- Fixmer in 2003
- Nationality: American
- Born: February 19, 1977 (age 49) Los Angeles, California, U.S.

D1 Grand Prix
- Years active: 2003-2007
- Teams: Fixmer Racing
- Best finish: 7th in 2003

Awards
- 2005: Hardest Working Drifter, Formula D

= Ernie Fixmer =

American drifting driver

Ernie Fixmer (born February 19, 1977, in Los Angeles, California) is a drifting driver from the United States. Fixmer is one of the most recognizable figures in the early history of drifting in the United States, and became one of the first drivers with a manufacturer backing (with Rotora) in the summer of 2003. Fixmer was the first American driver to compete in a sudden death match against Japan's points leader in the first D1 Grand Prix's professional series in the U.S., presented by Slipstream Global, currently known as Formula D.

==Career==
Fixmer has over 13 years of experience in the drifting scene, after learning the sport in Okinawa, Japan while enlisted in the United States Marine Corps. Fixmer competed in D1 Grand Prix from 2004 through 2006, and also in the Formula Drift series in 2004 as the number 13 driver and 2005. Fixmer continued his career in drifting while driving in exhibition demos, both domestically and internationally. Fixmer judged for NOPI Drift Series in 2007 and continues to judge for the ongoing 2008 drift series in Formula DRIFT.

==History==
Fixmer was first introduced to drifting in December 1999 in Okinawa, Japan, while enlisted in the United States Marine Corps as a helicopter mechanic. During this era of early pre-American drifting, such names as Keiichi Tsuchiya ("Drift King"), Ross Petty, Kazuya Bai (Signal Auto) & Yasuyuki Kazama, were involved in the motorsport in Okinawa.

Before his official orders back to the United States came through, Fixmer purchased a Nissan 240SX while vacationing in Washington. When his overseas tour with the USMC ended, Fixmer returned to the US to build his personal state-side drift car. Through purchasing parts from a local shop (JSpec.com) to build his vehicle, Fixmer became friends with the owner, Sam Chang.

Fixmer borrowed Sam Chang's personal Nissan 240SX coupe to be driven in the D1 Grand Prix driver's search at Irwindale Speedway in Irwindale, California, on June 15, 2003, which served as the first official appearance of D1 in the US. Fixmer was one of the first American drivers who qualified for the US Series competition.

After acquiring a D1 competition license at the event, Sam Chang introduced Fixmer to Loren Ho, President of Rotora.
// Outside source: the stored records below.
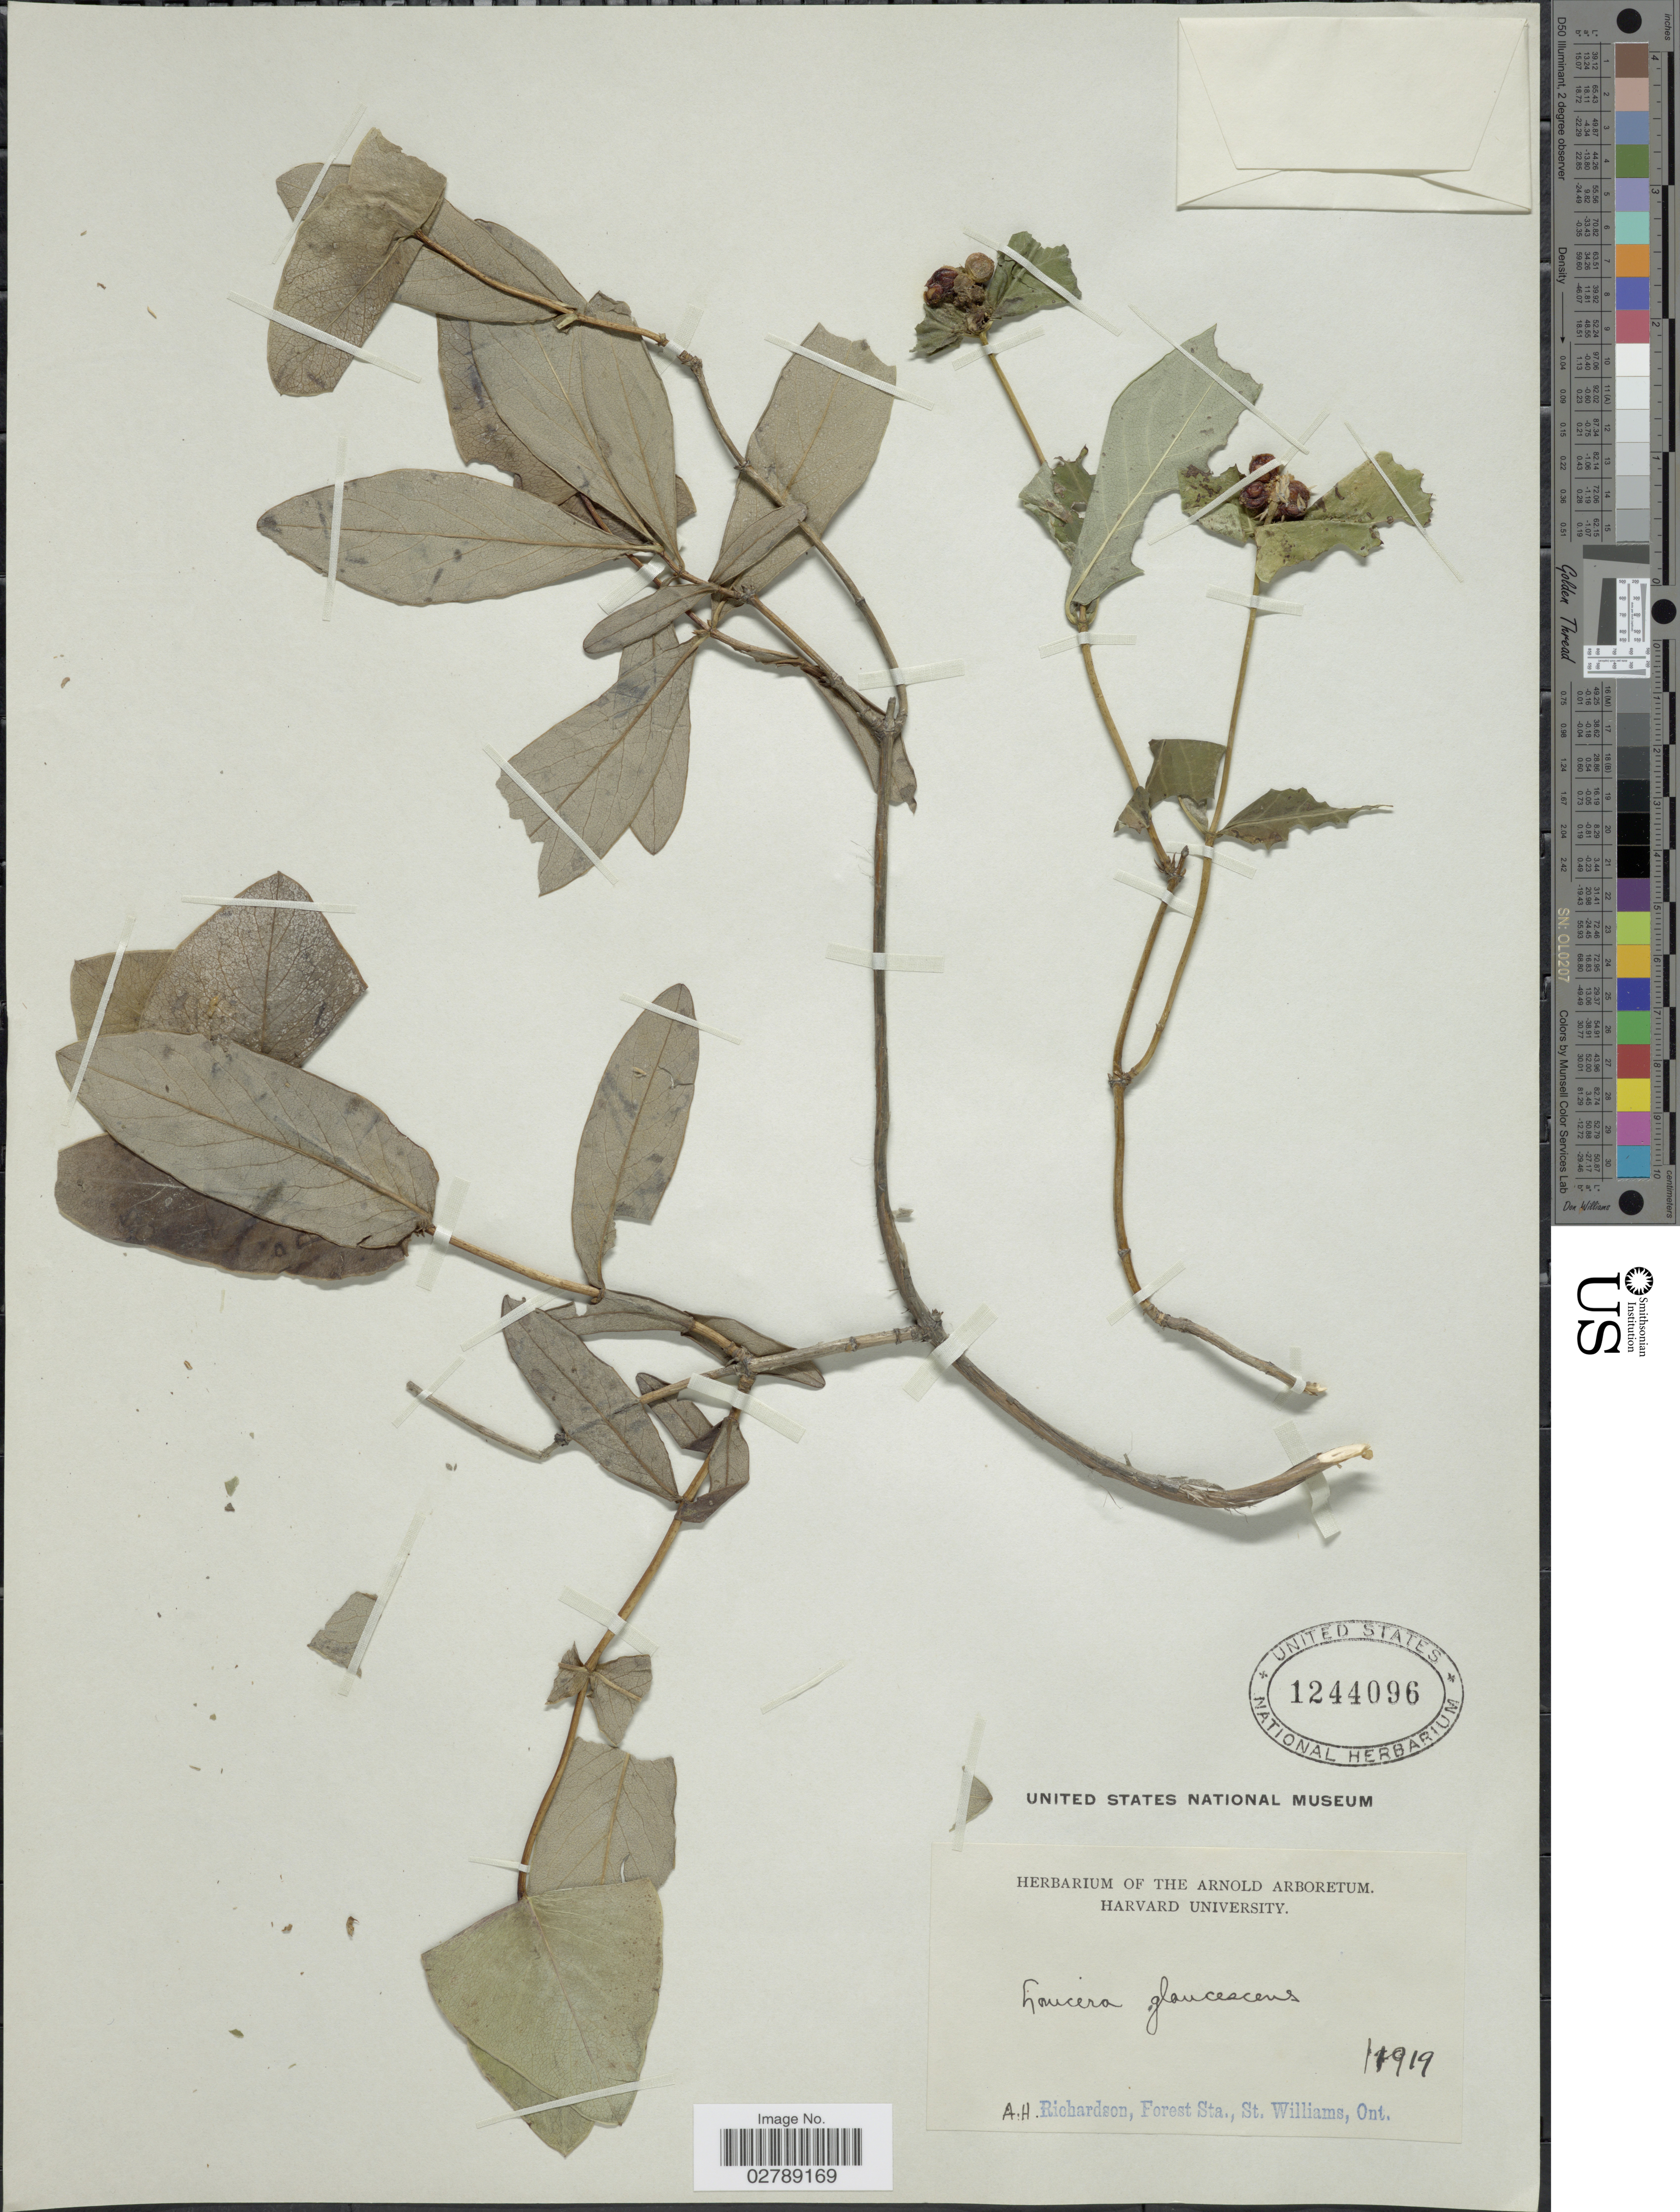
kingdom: Plantae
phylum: Tracheophyta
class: Magnoliopsida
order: Dipsacales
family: Caprifoliaceae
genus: Lonicera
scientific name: Lonicera dioica var. glaucescens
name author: (Rydb.) Butters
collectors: A. T. Richardson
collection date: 1919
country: Canada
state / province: Ontario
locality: Forest Sta., St. Williams, Ont.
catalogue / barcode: US 1244096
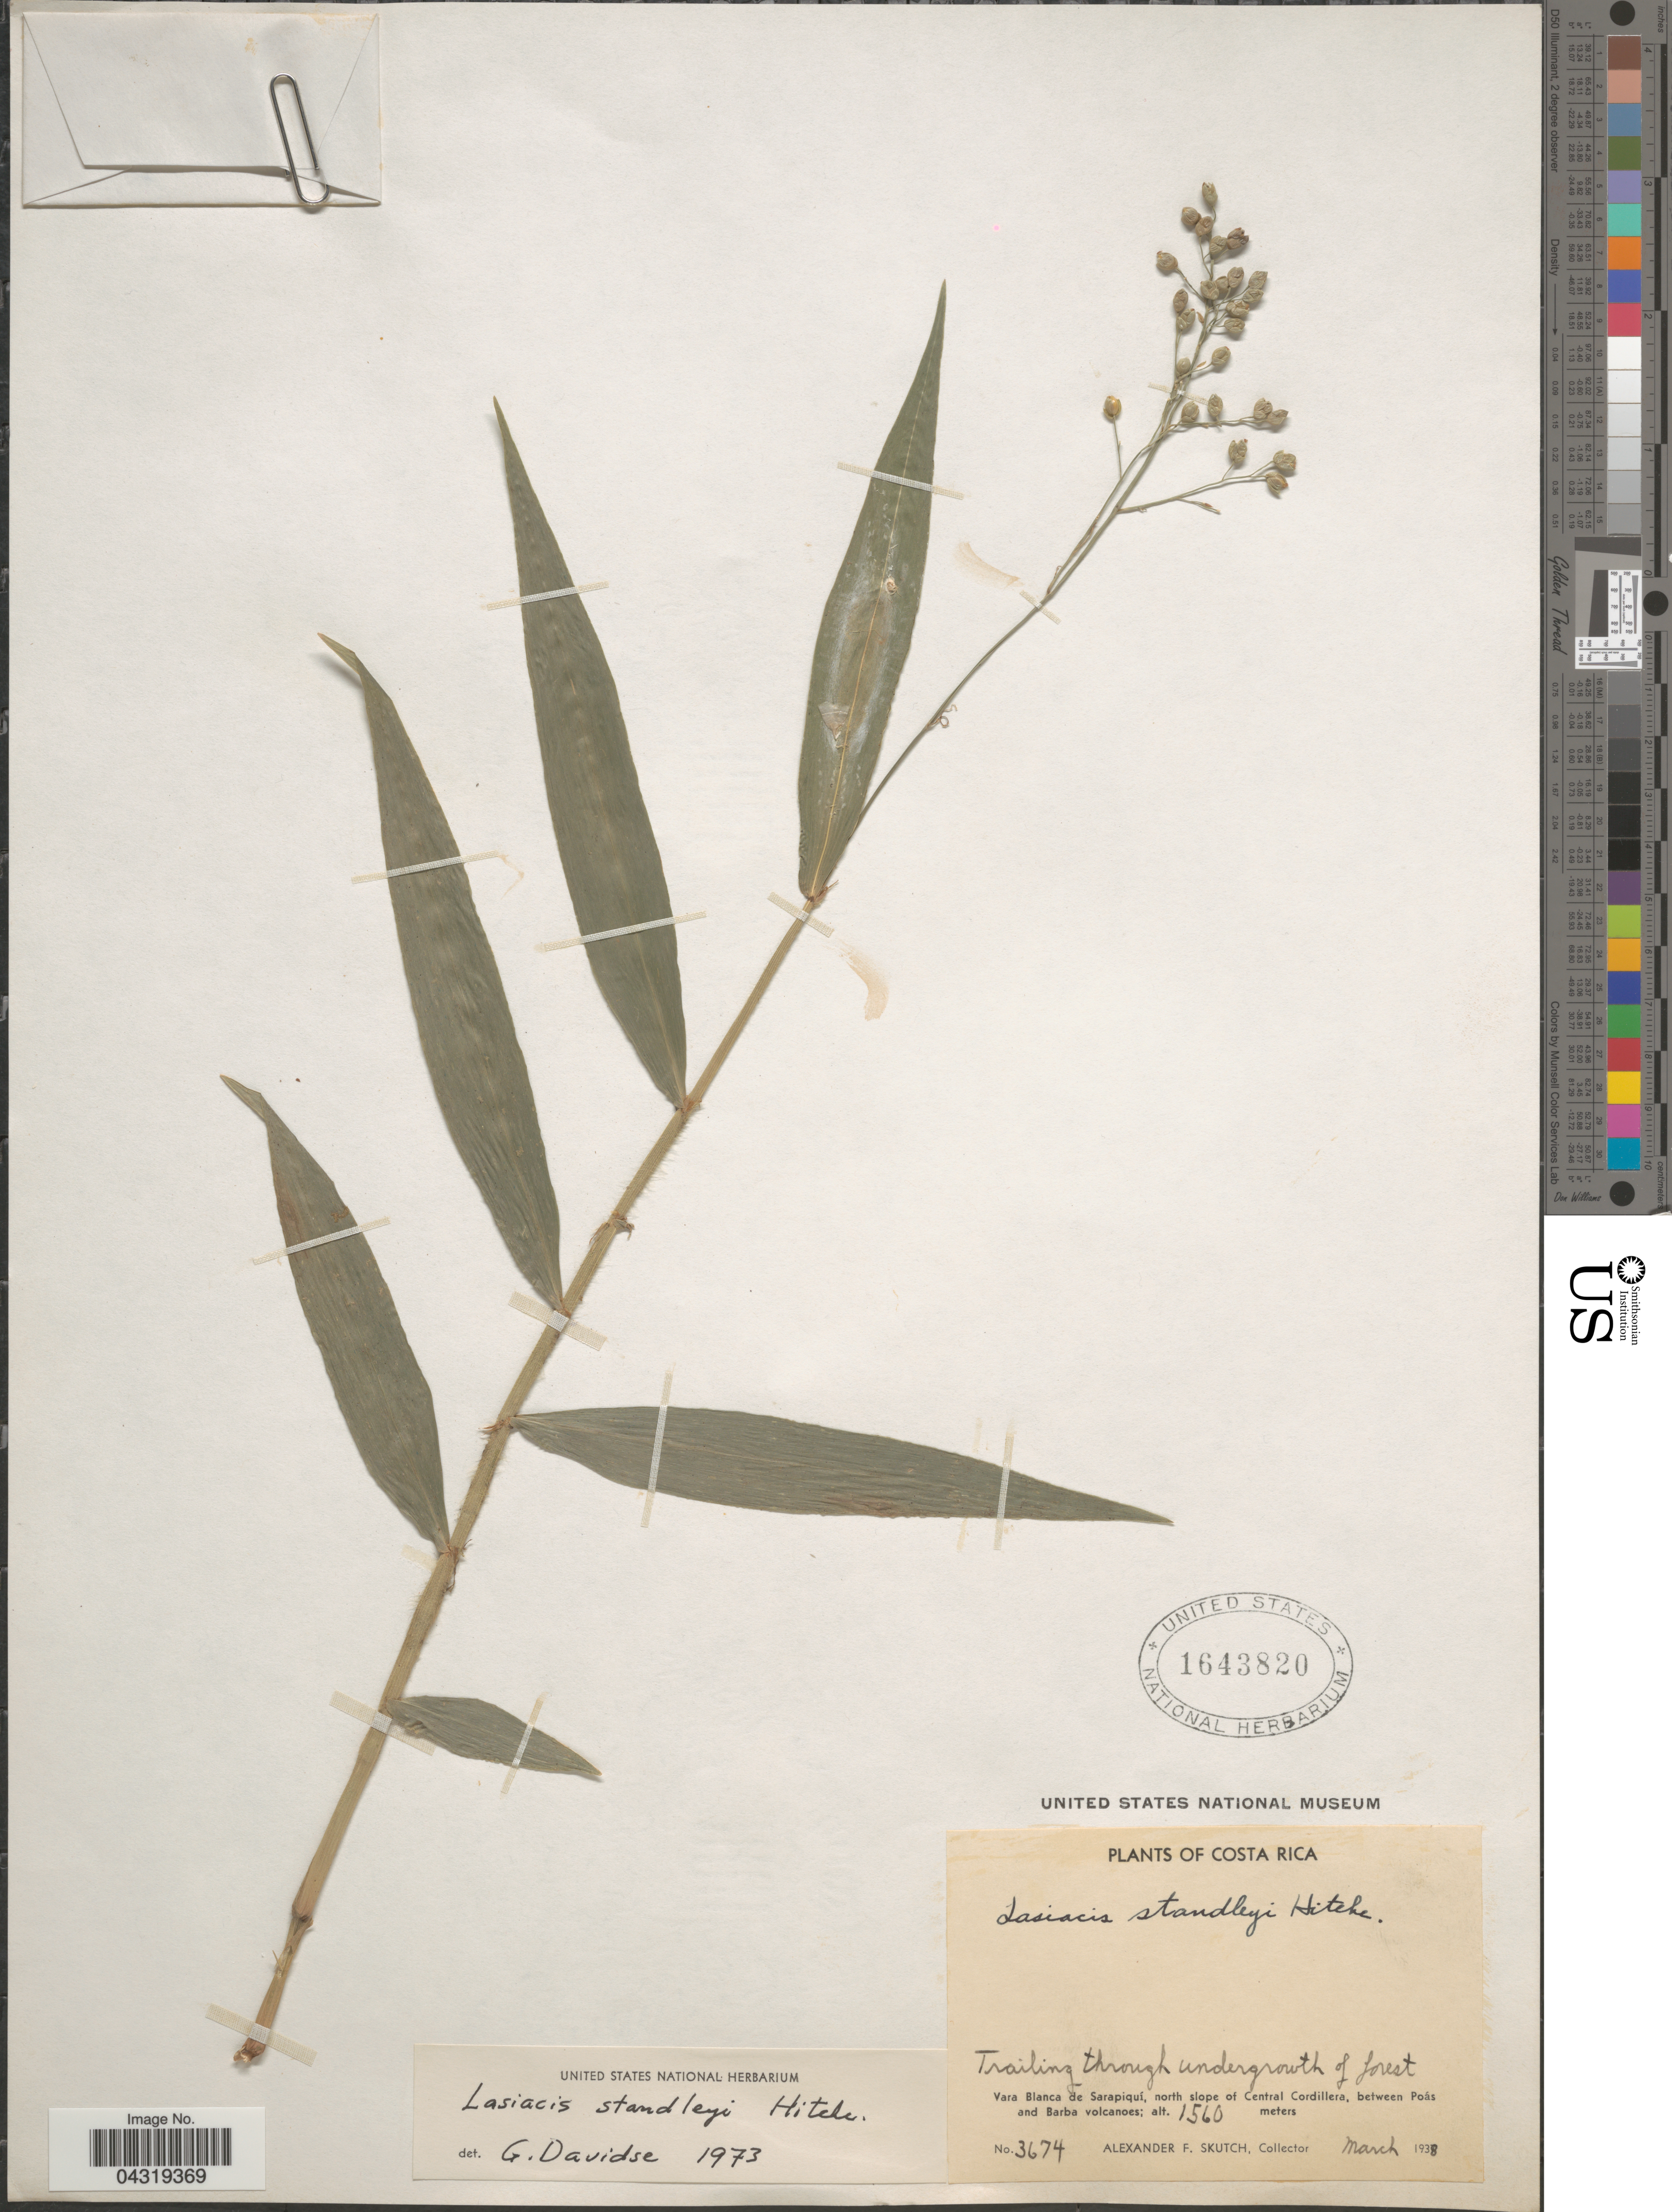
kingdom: Plantae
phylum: Tracheophyta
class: Liliopsida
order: Poales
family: Poaceae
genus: Lasiacis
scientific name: Lasiacis standleyi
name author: Hitchc.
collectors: A. F. Skutch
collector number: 3674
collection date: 1938-03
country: Costa Rica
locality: Trailing through undergrowth of forest. Vara Blanca de Sarapiquí, north slope of Central Cordillera, between Poás and Barba volcanoes.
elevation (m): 1560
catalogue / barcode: US 1643820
At this time, Rotora chose Fixmer's personal drift car to become the first sponsorship by a motorsports manufacturer in early competition series' of the sport in the United States.

After completing the build of Fixmer's 240SX, it was then used to compete in the Inaugural D1 Grand Prix USA event, which was run by Slipstream Global, currently known as Formula D.. At this event, Fixmer became the first American driver to go into a sudden death round with the Japanese series points leader, Youichi Imamura, after all American drivers were knocked out in their first runs. This moment served as the turning point in the motorsport in the US, and quickly attracted the attention of the Japanese drivers.

Fixmer continued to compete in the D1 Grand Prix point series in 2004, 2005 & 2006. In 2004 and 2005, Fixmer competed in the Formula D point series, and also was invited to drift in the first exhibition demos provided by Formula D & Champ Car in Cleveland, Ohio, San Jose, California, Long Beach, California & Denver, Colorado. In 2006, Fixmer drove in the first exhibition demo for the Indy Racing League in St. Petersburg, Florida, and internationally in an exhibition demo in Beijing, China with World Drift Series. In 2007, Fixmer headed the judging panel for the introductory year of Nopi Drift Series.

In July 2008, Fixmer was announced as a judge for the Formula DRIFT series, effective immediately to carry his judging responsibilities for at least the rest of the season. Fixmer replaced Alex Pfeiffer, who stepped down as a judge to pursue his career as a driver.